(TEXT BLOCK)

Ran into this strange behavior when changed upper bound in the implementation, but forgot to change it in the interface. I think last statement should not compile, but it does and returns unexpected result.

trait SuperBase
trait Base extends SuperBase

class SuperBaseImpl extends SuperBase

trait Service {
  def doWork[T <: Base : Manifest](body: T => Unit): String
  def print[T <: Base : Manifest]: String
}

object ServiceImpl extends Service {
  override def doWork[T <: SuperBase : Manifest](body: T => Unit): String =
    print[T]
  def print[T <: SuperBase : Manifest]: String =
    manifest[T].runtimeClass.toString
}

val s: Service = ServiceImpl

// does not compile as expected
// s.print[SuperBaseImpl]

// returns "interface Base"
s.doWork { x: SuperBaseImpl => () }

Edit

As @som-snytt mentioned with -Xprint:typer option we can see what compiler actually infers:

s.doWork[Base with SuperBaseImpl]

This explains why we are getting "interface Base". But I still not quite understand how and why type inference work in this case.

(End TEXT BLOCK)
(SUPPLIED INFORMATION)

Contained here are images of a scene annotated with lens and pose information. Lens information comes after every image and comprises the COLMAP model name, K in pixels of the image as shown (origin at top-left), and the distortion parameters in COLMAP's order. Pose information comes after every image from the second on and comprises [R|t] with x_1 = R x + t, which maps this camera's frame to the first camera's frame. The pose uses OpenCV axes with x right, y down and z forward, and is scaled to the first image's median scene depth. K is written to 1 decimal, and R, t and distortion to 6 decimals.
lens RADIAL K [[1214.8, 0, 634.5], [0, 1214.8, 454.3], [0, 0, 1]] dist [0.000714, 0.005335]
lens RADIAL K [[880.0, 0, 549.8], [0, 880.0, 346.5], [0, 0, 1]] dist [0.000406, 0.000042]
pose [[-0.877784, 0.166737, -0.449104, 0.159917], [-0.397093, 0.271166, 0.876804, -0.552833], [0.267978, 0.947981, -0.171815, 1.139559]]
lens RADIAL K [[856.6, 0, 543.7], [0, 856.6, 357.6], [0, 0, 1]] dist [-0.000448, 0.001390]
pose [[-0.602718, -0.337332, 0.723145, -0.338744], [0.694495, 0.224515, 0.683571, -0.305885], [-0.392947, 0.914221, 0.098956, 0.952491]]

(End SUPPLIED INFORMATION)
(SUPPLIED INFORMATION)

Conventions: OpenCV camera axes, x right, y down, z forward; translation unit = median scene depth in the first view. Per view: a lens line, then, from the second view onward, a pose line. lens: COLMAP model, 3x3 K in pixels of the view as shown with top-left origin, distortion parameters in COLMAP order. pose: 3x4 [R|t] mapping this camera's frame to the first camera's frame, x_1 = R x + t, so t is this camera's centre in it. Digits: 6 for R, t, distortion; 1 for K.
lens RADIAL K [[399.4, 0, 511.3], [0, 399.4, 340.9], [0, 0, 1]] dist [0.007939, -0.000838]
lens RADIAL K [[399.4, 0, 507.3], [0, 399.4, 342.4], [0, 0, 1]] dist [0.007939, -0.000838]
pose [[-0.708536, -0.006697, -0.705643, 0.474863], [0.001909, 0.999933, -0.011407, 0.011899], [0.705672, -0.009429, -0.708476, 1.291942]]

(End SUPPLIED INFORMATION)
(SUPPLIED INFORMATION)

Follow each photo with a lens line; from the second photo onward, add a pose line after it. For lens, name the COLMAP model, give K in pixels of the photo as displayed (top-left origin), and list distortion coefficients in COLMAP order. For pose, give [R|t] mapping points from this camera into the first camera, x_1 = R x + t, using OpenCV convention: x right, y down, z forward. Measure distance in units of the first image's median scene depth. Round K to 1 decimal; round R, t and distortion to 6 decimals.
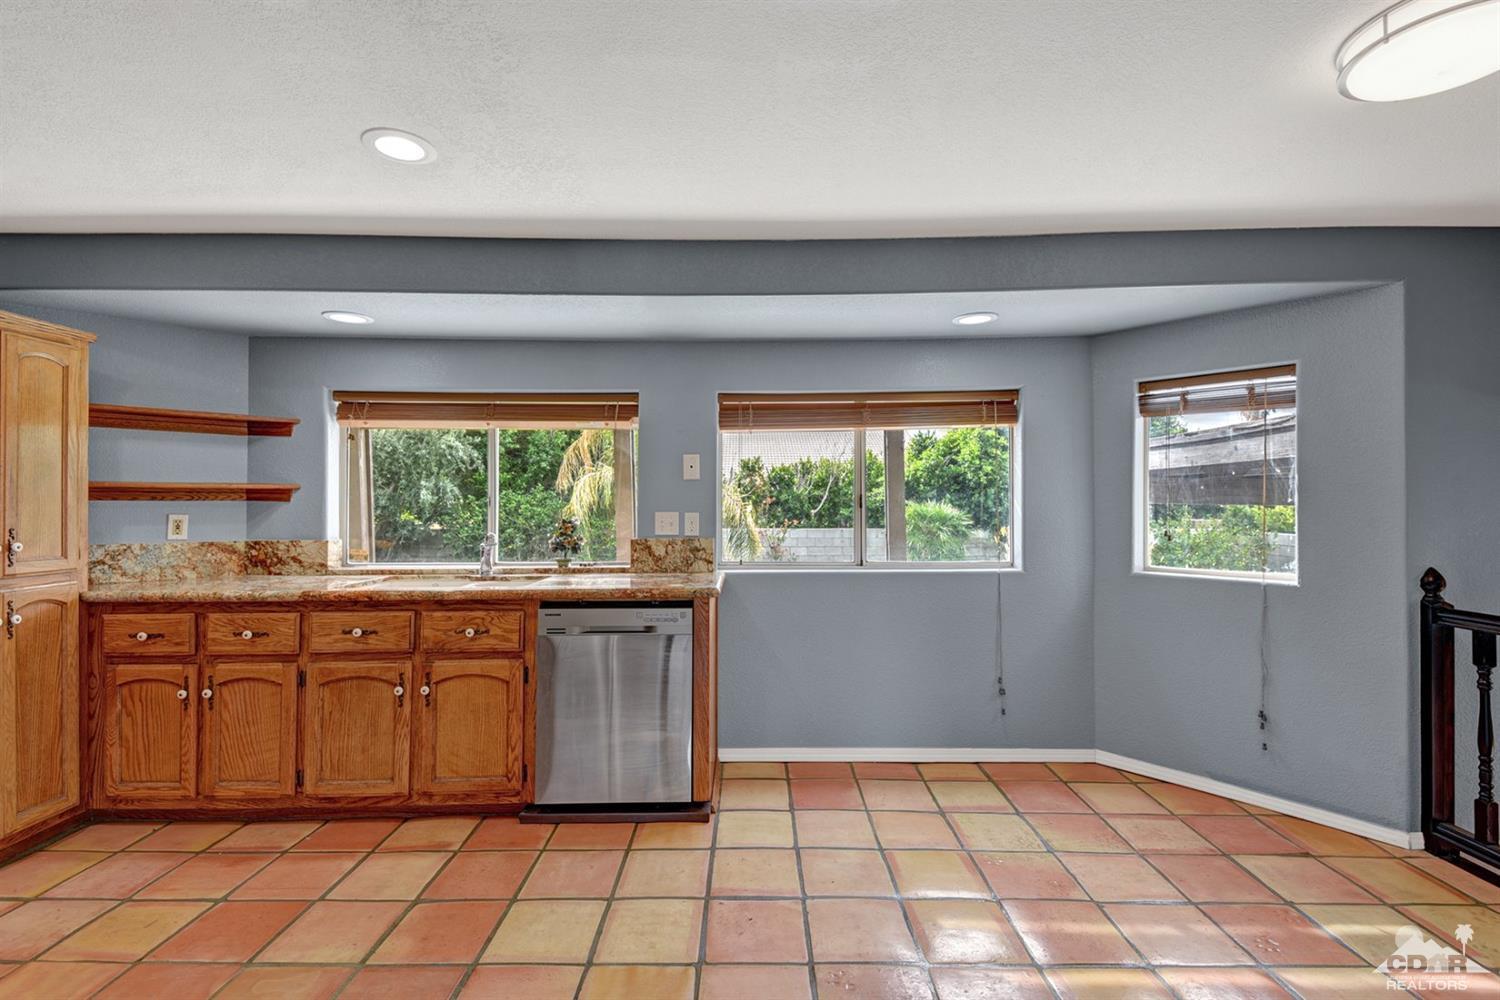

(End SUPPLIED INFORMATION)

» **EXERCISES TO COMPLETE**:
(A) Please copy the passage from the Scala question above, starting with "s.doWork[Base with SuperBaseImpl]" and going on through "in this case.".
(B) In the Scala question, which compiler option did @som-snytt mention for seeing what the compiler infers?
(C) Pick up the Scala question after its final sentence and keep writing.

» **ANSWER LIST**:
(A)
s.doWork[Base with SuperBaseImpl]

This explains why we are getting "interface Base". But I still not quite understand how and why type inference work in this case.

(B) The -Xprint:typer option.

(C)
Note that what your code is saying is:

Method ServeImp.doWork MUST accept a parameter that is "a function that must accept some class T that is a sublass of Base and Superbase"

SuperBaseImpl is not a subclass of Base, but it's not an error because there could exist a class X which "extends SuperBaseImpl with Base" which would satisfy that requirement.

When type inference happens, T is resolved to "foo.Base with foo.SuperBaseImpl" which satisfies all requirements above. runtimeClass is interface Base because there is no way to describe that type in the JVM at runtime, but if you do manifest.toString - you will see the correct type.

There is no real way to demonstrate that with your example, but consider the following:

trait SuperBase
trait Base extends SuperBase

class SuperBaseImpl(val a: String) extends SuperBase

trait Service {
  def doWork[T <: Base : Manifest](body: T => String): (T) => String
}

object ServiceImpl extends Service {
  override def doWork[T <: SuperBase : Manifest](body: T => String): (T) => String =
    x => "Manifest is '%s', body returned '%s'".format(manifest[T].toString(), body(x))
}

val s: Service = ServiceImpl

val f = s.doWork { x: SuperBaseImpl => x.a }
// f: Base with SuperBaseImpl => String = <function1>

f(new SuperBaseImpl("foo") with Base)
// res0: String = Manifest is 'Base with SuperBaseImpl', body returned 'foo'

f(new SuperBaseImpl("foo"))
// compile error 

Here I've made doWork return another function that accepts T and you can see what it resolved to, and that you can actually call that and it will work correctly if you pass something that matches the constraints on all the types.

Added:

Also note that your class hierarchy is not necessary to show that behavior at all, they can be entirely unrelated.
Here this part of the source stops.